Securities, commodities and financial services sales agents have an average salary of $108,200 with current employment shown at 2,897. Ten-year total demand is 760 employees. JobsEQ indicated there are 1,585 financial managers in the region, making an average salary of $130,600. Over the next 10 years, the region will need another 530 of these positions.

The Right Mix for Growth

Kansas City is a good market for financial services because the rest of the region’s economy is diverse and growing. Businesses in other industries (and their employees) ultimately drive demand for lenders and financial service providers, too.

The city’s IT sector, dominated by giants like Cerner and Garmin, is a good example.

Some of the nation’s strongest cities for IT employment are San Jose, Calif.; Boston, Raleigh, N.C.; and Austin, Texas.

“But when you get down that list a bit, around eighth or ninth, Kansas City pops up in terms of employment,” Pinkerton said. “We are the 30th largest metro area, so we are way above our weight class in terms of IT.”
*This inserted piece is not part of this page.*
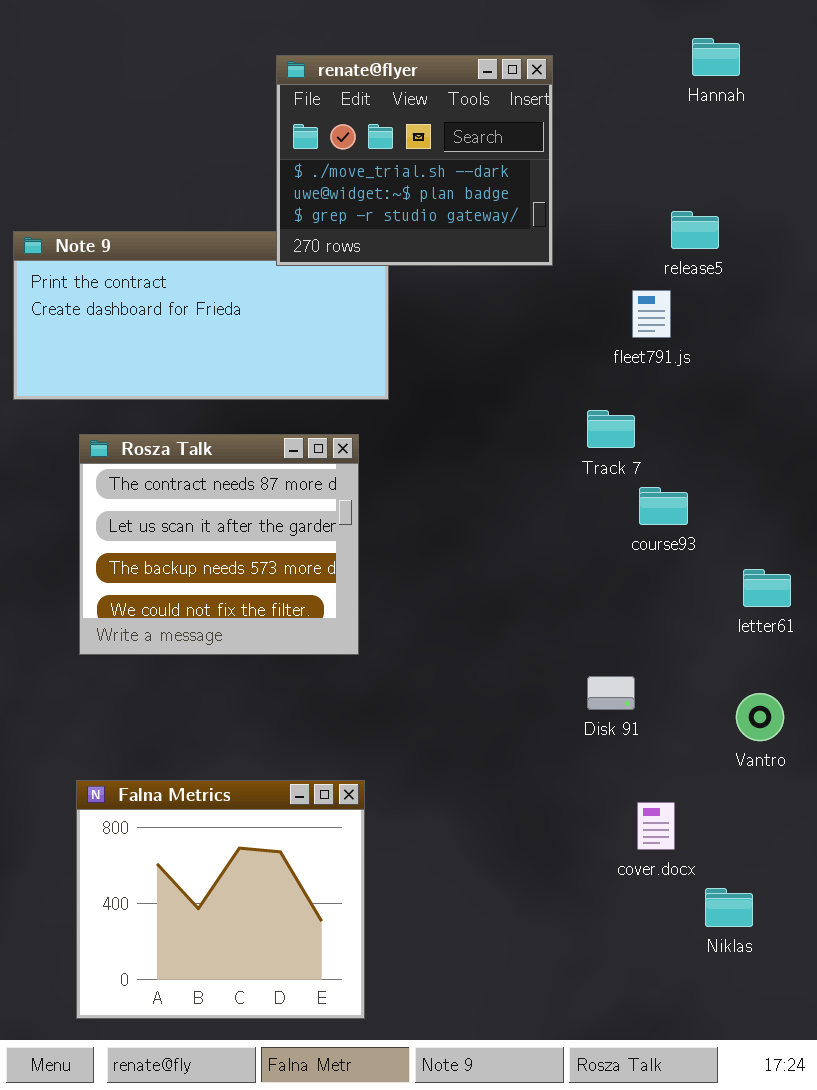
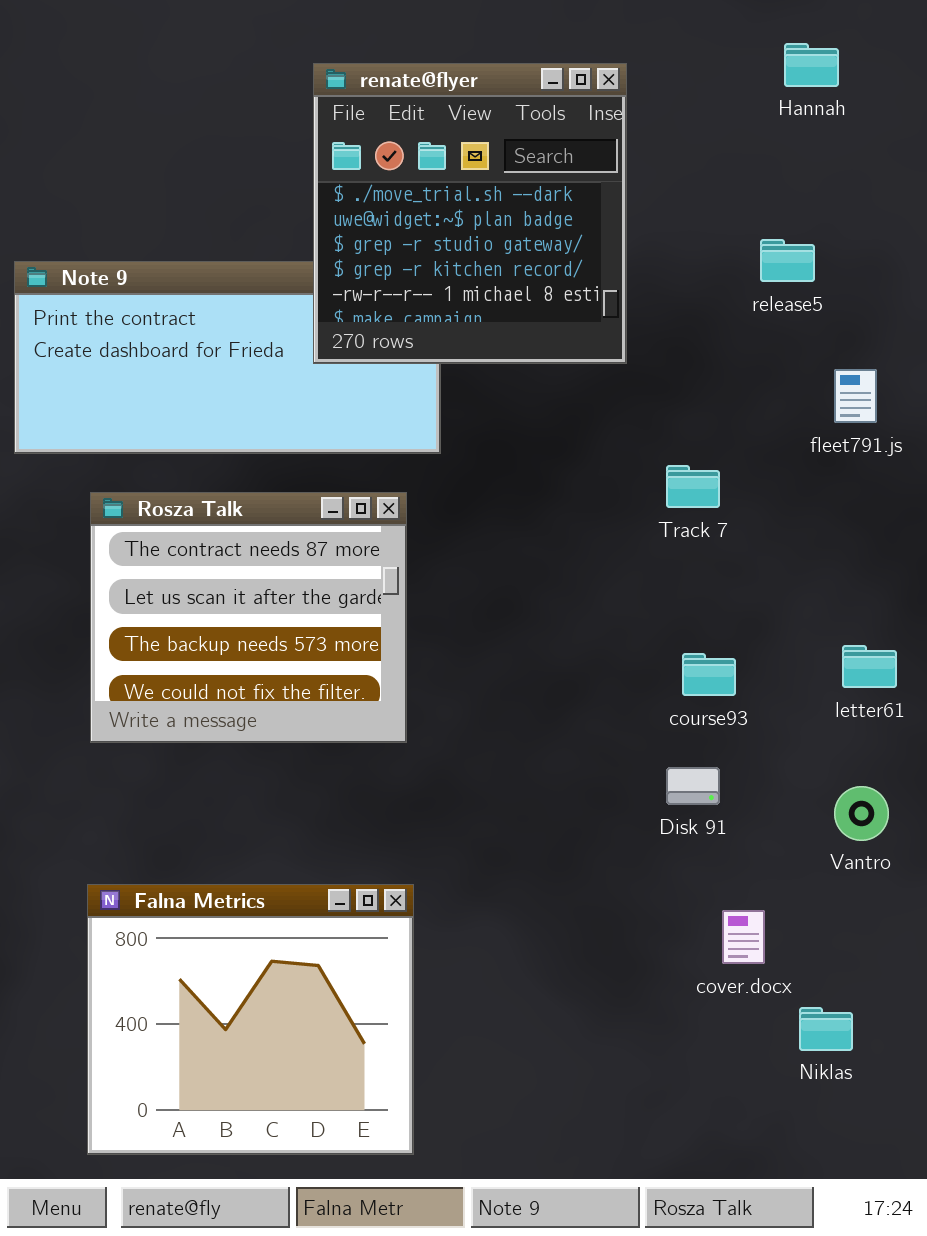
renate@flyer: [276,55,553,266] -> [313,63,627,364], resized
fleet791.js: [632,290,671,338] -> [834,369,877,423], moved
course93: [639,487,688,525] -> [682,653,736,696], moved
As the head counts grow at these companies, all those employees are going to want to buy homes, cars, groceries, dinners out—all of which fuels demand for other types of business.

Pinkerton said the industry mix is right for Kansas City to be poised for growth, which will mean demand for employment and demand for growth and investment. The only drawbacks, he said, would be if companies can‘t find the talent or the funding to grow.

It is important to have a broad range of financial, industrial, IT and commercial infrastructures, he said.

“You can have a great financial services industry in an economy that is built on buggy whip manufacturing, but it’s not going to do you any good,” Pinkerton said.